3 Ways Blockchain Can Make Your Internet Experience Profitable
- Sell your data
- Sell your attention
- Rent disk space
Every day, we interact with hundreds of websites, web applications, online services and mobile apps that have turned the internet into the world’s biggest money-making machine. However, the compensation we get does not balance the contribution we make to the value of the worldwide network.
This is something that can change with the rise of blockchain, the distributed ledger technology that ushered in the era of cryptocurrencies. Basically, blockchain obviates the need for centralized entities to run online services and replaces it with a very large number of stakeholders, all of which share in the ownership, costs and profits of the network. This prevents a single or small number of companies from wielding too much sway over the internet.
The blockchain alternative to Google and Facebook’s business model are platforms where you truly own your own data and control your experience. This is made possible by replacing centralized application and database servers with a distributed network of computers in which your data is stored and encrypted with keys that you exclusively own. This way, you get to choose which applications get to use your data and directly receive cryptocurrency rewards in exchange.
A number of blockchain startups are exploring this concept and have some interesting projects to share.
Selling your data
An example is Datum, a decentralized data marketplace supported by the blockchain. On Datum, every user has a store of data that is encrypted with a key they exclusively hold. The data isn’t stored on a server but is broken down to pieces and stored on a network of computers that share their storage space with the platform in exchange for DAT tokens, the platform’s cryptocurrency. Users can selectively choose to share their data that request access to it or sell it for DAT tokens. All payments are made peer-to-peer on the blockchain, which means there’s no need for a centralized authority to facilitate the transaction and take a commission fee.
“We aim to build the ‘Ebay for Data,’ a global data marketplace that allows individuals and companies alike to monetize their data sets,” Roger Haenni, co-Founder and CEO of Datum told Cryptonews.com. “For end users we are creating the Datum App, which allows individuals to connect a few data sources, like email, Healthkit etc., and start monetizing the data that is collected on them on a daily basis. Different levels of anonymity are available, which impact price and demand for data.”
The alpha version of the Datum app enables users to selectively sell their email data, something that providers such as Gmail and Yahoo are already doing without users’ consent.
According to Haenni, users could earn between 5 to 100 DAT (at current rate, approx. USD 0.23 to USD 4.6) for each promotional email their receive.
“For the companies buying these data deals this is a unique way to reach highly qualified customer and paying up to 6 USD per lead is not uncommon,” Haenni said.
Selling your attention
Brave blocks all ads and trackers and lets users choose when they want to see ads. In return for opting to view ads, users receive a part of the Basic Attention Tokens (BATs) that advertisers have spent for their ads. The rest of the BATs goes to the publishers. BATs are paid on the blockchain through smart contracts, blockchain applications that automatically distribute the payments between the stakeholders. This model gives users part of the ad profits and removes the middlemen who shave off huge cuts from the revenue that should go to the publishers.
Renting disk space
Another way blockchain helps you profit from your internet experience is resource sharing through platforms such as Storj, a blockchain-based storage platform. Storj enables users to put up their free disk space for rent. Applications that need to store files and assets online can tap into the network and rent the disk space of the storage renters, whom it calls farmers, by paying them with STORJ tokens on the blockchain. Storj encrypts all data stored on its nodes in order to ensure the privacy and security. Storj’s model challenges large cloud providers such as Amazon and Google, and enables everyone to become a mini cloud provider.

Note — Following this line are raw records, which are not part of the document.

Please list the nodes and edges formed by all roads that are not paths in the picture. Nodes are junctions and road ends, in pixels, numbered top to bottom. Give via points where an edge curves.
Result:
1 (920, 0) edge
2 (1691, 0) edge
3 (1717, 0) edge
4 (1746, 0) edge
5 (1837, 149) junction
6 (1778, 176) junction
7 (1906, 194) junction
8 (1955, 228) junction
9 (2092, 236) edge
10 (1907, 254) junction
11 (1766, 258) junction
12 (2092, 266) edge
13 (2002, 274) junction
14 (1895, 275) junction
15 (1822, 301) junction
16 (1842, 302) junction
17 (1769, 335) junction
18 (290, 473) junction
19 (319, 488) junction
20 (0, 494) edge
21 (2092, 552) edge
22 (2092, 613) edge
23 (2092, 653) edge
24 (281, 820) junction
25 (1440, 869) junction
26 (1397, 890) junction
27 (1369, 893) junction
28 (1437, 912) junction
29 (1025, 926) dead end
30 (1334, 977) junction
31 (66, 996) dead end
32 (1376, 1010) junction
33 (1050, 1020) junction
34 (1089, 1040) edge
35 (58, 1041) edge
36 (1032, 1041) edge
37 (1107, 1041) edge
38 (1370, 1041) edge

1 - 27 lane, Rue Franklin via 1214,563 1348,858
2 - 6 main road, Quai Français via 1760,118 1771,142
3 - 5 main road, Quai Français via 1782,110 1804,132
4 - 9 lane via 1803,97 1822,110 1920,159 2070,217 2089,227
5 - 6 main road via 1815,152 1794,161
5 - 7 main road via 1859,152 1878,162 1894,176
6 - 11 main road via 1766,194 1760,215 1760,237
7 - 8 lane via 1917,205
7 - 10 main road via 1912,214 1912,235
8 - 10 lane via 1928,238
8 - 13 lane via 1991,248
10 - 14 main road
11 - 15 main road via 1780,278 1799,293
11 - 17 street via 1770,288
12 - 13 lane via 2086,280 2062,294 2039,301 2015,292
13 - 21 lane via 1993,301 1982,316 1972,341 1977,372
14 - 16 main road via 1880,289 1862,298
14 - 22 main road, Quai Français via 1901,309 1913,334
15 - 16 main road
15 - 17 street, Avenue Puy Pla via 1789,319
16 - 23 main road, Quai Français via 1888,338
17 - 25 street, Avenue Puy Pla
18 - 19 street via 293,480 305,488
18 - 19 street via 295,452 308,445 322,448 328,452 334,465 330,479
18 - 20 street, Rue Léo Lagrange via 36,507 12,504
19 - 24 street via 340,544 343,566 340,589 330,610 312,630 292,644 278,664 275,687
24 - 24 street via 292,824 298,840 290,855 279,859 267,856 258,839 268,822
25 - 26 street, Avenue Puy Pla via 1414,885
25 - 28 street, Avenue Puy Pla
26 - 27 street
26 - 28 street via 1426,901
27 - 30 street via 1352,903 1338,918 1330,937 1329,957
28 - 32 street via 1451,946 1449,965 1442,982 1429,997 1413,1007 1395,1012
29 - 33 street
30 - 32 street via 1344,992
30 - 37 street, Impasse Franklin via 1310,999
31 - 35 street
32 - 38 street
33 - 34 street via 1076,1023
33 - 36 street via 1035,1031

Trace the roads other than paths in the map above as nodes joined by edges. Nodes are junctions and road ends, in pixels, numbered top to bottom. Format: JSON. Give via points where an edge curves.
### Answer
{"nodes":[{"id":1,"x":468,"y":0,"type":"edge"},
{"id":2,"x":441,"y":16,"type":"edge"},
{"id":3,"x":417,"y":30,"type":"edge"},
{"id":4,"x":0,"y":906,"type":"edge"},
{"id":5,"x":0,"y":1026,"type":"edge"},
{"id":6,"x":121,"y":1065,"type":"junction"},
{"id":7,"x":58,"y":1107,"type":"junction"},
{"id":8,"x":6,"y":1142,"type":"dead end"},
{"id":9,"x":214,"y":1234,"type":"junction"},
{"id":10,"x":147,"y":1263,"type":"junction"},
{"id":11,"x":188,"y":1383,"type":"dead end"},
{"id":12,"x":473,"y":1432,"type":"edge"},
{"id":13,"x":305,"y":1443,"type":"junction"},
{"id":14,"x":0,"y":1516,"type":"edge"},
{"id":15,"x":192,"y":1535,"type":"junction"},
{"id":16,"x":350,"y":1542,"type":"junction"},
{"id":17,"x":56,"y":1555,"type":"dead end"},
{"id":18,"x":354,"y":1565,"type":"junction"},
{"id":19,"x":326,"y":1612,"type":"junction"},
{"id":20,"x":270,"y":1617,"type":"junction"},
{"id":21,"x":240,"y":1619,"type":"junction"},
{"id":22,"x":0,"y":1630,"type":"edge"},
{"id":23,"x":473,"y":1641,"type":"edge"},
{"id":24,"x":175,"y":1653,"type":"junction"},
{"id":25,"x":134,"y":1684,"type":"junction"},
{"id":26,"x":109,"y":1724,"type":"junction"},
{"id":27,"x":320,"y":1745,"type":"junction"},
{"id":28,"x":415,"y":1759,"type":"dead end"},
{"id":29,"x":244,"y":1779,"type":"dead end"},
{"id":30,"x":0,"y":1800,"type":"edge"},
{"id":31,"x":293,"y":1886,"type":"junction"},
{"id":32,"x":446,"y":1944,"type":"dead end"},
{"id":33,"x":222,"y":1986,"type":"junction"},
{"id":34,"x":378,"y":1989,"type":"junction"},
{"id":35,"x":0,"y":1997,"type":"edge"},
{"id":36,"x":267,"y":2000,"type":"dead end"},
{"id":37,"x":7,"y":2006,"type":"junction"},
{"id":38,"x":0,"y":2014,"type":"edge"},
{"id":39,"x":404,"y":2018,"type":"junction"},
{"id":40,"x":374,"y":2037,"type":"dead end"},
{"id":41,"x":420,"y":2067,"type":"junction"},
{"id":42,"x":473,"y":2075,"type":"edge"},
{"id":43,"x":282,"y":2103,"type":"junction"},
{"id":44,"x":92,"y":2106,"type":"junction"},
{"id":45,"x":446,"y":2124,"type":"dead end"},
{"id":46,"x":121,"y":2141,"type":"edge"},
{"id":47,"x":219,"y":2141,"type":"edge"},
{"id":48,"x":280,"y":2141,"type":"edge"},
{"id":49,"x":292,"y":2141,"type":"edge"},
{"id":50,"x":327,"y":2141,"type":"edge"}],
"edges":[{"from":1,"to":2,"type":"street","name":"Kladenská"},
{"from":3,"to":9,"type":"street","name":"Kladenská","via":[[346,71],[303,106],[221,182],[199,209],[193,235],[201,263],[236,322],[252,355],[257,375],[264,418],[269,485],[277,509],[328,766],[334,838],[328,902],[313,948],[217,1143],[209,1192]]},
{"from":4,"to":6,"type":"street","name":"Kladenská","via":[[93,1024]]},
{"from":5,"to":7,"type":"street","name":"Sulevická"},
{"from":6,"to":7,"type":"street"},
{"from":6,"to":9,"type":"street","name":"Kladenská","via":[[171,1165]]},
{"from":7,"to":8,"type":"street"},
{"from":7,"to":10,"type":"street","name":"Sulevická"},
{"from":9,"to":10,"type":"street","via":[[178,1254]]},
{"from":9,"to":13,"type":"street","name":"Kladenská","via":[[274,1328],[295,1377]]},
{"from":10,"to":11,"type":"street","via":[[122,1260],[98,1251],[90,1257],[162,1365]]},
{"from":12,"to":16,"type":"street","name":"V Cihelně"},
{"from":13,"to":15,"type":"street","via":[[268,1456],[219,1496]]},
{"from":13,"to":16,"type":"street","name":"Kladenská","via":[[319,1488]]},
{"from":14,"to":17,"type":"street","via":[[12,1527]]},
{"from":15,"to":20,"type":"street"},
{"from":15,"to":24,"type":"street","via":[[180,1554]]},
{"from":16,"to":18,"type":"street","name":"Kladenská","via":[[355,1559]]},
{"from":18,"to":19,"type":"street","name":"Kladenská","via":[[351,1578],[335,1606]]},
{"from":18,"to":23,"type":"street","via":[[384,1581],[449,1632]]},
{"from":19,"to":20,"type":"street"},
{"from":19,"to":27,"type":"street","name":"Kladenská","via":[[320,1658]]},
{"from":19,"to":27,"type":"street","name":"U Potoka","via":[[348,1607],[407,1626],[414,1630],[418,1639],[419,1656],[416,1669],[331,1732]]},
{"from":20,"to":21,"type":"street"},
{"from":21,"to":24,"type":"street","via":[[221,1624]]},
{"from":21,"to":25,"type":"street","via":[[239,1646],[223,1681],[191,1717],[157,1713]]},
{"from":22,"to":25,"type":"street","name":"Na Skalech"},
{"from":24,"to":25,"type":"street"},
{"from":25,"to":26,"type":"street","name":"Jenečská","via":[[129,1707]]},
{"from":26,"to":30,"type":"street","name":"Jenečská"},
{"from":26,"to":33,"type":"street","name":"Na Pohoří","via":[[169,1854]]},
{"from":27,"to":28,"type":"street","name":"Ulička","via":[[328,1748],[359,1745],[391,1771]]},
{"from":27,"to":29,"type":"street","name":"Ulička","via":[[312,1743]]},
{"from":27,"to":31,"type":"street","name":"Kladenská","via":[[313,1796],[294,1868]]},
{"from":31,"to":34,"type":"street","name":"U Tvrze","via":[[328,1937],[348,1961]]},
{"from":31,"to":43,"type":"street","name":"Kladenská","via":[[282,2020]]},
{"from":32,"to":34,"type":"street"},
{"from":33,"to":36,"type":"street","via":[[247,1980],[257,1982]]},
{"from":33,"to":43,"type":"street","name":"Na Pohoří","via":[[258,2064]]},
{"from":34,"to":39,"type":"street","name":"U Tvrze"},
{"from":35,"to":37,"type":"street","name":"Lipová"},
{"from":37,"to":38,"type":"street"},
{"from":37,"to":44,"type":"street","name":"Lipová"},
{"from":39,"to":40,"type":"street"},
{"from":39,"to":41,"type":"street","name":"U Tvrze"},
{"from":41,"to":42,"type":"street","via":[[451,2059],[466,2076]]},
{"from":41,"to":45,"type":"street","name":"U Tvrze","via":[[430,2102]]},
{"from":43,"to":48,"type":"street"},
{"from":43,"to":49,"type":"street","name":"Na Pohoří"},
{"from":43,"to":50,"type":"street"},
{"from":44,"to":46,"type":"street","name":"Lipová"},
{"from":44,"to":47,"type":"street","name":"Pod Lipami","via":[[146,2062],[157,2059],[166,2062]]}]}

For the moment, payouts for Storj are modest. Farmers earn an average of USD 2-3 per month for each terabyte of space they allocate to the network. But those earnings will gradually increase as demand for Storj space increases, and as other projects start building up on the decentralized storage network. The company already has ongoing partnerships with Microsoft, Heroku, Filezilla and others.
One of the projects being built on top of Storj is StreamSpace, a decentralized streaming service. By enabling peer-to-peer payments between users and content producers on the blockchain, StreamSpace removes the taxing fees and rules that services such as Amazon and Netflix impose on their platforms. Meanwhile, users can support the network by sharing their free disk space with the StreamSpace network to host its content. In exchange they earn StreamShare tokens, which they can spend to consume content on the platform.
In centralized services, the service provider is the sole beneficiary of the network effect. In contrast, in blockchain economies, crypto-tokens rise in value as the number of users and interactions grow. And since tokens are distributed among users, content providers, developers, service providers, etc., everyone has a stake in helping grow the network and keep it functioning.
To be fair, none of these platforms alone are likely to generate too much revenue for the end user. But given the amount of time we spend online every day and the number of online services we interact with, these micropayments can one day become a source of veritable income for every user, especially if these projects gain the traction they need to challenge the supremacy of their centralized counterparts. This can be a glimpse of the future of the internet, where instead of a dominant few, every user has a stake and ownership in the network.